We are hearing from patients who feel caught in the middle of a dispute between Aetna and UConn Health.
They are frustrated the health system is now considered out-of-network for thousands of people.
“It’s very disconcerting to all of a sudden to be told, ‘Hey, I can’t see you because you know, your insurance won’t pay,’” said Brenda Barth, of Watertown.
Barth is among the about 15,000 patients left scrambling with UConn Health now out-of-network for many Aetna members.
She’s recovering from surgery on her spine in September and a follow-up in January has been canceled.
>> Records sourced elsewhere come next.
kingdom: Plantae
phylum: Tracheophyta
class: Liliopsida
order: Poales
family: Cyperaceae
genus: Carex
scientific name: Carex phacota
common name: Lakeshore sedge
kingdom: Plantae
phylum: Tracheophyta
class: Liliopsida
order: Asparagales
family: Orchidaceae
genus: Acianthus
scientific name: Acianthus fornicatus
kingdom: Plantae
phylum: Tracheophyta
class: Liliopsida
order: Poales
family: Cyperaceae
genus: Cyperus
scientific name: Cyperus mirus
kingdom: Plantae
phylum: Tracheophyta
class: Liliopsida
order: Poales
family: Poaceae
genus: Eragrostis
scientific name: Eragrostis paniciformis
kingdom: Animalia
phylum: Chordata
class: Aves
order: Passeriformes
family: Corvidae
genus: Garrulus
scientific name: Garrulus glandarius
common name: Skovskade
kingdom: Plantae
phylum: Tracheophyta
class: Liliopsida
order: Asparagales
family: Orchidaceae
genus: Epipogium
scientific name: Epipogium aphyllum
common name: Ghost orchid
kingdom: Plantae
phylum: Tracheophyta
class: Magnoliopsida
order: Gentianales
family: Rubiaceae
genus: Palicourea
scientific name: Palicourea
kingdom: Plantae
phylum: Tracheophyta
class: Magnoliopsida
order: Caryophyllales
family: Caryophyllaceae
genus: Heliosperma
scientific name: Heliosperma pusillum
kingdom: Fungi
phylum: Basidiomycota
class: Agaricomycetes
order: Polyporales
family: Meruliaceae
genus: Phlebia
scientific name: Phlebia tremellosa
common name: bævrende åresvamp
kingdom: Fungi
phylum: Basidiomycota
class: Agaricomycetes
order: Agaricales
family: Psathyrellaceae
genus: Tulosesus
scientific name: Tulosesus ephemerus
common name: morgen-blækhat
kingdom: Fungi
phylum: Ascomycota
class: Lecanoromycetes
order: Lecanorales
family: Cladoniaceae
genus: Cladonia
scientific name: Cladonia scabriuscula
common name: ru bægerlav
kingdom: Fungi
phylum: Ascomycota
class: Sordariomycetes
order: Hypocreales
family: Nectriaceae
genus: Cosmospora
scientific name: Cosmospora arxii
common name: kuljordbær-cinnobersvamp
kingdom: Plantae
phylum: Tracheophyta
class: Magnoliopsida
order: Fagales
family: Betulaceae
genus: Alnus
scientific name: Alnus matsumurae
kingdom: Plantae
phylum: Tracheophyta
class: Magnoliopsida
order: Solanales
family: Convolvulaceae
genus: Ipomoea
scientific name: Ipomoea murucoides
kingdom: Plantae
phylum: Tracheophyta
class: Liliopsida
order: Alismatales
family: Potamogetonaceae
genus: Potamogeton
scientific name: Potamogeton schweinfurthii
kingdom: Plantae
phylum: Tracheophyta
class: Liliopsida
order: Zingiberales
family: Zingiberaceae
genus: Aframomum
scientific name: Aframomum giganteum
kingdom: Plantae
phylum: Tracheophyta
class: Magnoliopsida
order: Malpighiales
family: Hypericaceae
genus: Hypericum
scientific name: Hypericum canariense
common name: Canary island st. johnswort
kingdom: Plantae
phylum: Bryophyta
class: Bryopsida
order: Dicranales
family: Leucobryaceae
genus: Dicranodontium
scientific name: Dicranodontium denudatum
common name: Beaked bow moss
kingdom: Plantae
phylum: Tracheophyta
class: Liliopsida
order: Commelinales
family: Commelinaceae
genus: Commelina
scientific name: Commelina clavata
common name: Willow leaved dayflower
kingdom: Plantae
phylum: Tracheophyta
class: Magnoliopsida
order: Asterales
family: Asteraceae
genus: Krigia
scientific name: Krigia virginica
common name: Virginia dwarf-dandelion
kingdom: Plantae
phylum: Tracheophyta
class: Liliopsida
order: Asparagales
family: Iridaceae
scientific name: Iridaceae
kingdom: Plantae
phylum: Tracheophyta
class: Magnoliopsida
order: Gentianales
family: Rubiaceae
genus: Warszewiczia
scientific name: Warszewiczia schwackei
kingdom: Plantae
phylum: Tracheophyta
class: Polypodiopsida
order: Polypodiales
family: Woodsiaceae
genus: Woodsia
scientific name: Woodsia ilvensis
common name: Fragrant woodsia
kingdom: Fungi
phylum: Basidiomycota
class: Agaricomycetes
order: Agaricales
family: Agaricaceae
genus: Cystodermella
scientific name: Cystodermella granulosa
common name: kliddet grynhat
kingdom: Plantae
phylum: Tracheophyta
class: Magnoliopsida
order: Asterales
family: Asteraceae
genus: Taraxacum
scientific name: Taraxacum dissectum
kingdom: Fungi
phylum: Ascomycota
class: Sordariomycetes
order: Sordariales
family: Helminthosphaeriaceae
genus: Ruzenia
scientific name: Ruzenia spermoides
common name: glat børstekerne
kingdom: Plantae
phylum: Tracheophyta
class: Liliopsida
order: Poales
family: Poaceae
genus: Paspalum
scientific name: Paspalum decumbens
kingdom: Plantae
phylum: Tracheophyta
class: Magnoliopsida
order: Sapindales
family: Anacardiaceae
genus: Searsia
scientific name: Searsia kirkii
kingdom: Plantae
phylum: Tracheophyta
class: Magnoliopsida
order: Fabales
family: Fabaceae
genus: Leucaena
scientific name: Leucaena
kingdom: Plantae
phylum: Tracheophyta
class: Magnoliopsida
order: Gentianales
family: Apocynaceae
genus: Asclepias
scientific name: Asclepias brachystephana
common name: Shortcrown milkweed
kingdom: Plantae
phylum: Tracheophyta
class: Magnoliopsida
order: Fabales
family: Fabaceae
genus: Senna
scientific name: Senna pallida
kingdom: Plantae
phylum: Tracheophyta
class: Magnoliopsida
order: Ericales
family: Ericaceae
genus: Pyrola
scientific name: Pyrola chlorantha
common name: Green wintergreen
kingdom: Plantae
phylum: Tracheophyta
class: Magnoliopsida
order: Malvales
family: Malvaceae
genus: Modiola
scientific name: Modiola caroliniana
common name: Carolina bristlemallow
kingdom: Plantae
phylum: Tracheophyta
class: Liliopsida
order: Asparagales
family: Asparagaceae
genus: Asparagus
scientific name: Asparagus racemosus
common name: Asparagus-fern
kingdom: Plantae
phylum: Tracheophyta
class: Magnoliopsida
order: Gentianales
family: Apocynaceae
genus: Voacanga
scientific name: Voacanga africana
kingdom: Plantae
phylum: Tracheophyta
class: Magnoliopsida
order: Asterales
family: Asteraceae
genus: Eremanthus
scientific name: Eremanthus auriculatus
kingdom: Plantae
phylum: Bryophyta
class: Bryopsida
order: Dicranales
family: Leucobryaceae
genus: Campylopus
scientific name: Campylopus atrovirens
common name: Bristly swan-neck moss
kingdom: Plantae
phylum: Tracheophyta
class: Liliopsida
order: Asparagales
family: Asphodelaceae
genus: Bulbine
“I was kind of upset. You know, it’s just a tennis game between the insurance company and UConn over reimbursement rates,” Barth said.
Months of negotiations between Aetna and UConn have so far failed to reach a deal before Sunday’s deadline.
Both sides report there were no updates on Wednesday.
Aetna tells us UConn is asking for a big increase in reimbursement rates and that could hike costs for members and employers.
UConn argues its rates are lower than other health systems in the state and it’s looking for a fair agreement.
“Right now I feel like I’m quite in the middle,” Barth said.
So what should people do now?
If you are currently being treated or have a procedure scheduled, contact your provider.
You may qualify for what’s called continuity of care benefits. That allows you to continue care at in-network rates for up to 90 days.
UConn says to help people avoid having to pay potentially higher out-of-network costs, some appointments are being rescheduled or canceled.
Other less straightforward options include paying for services out-of-pocket or finding a new provider who accepts your insurance.
Barth says it could be tough to find a new neurosurgeon since she’s already established at UConn.
“I’m hoping they come to an agreement pretty soon,” Barth said.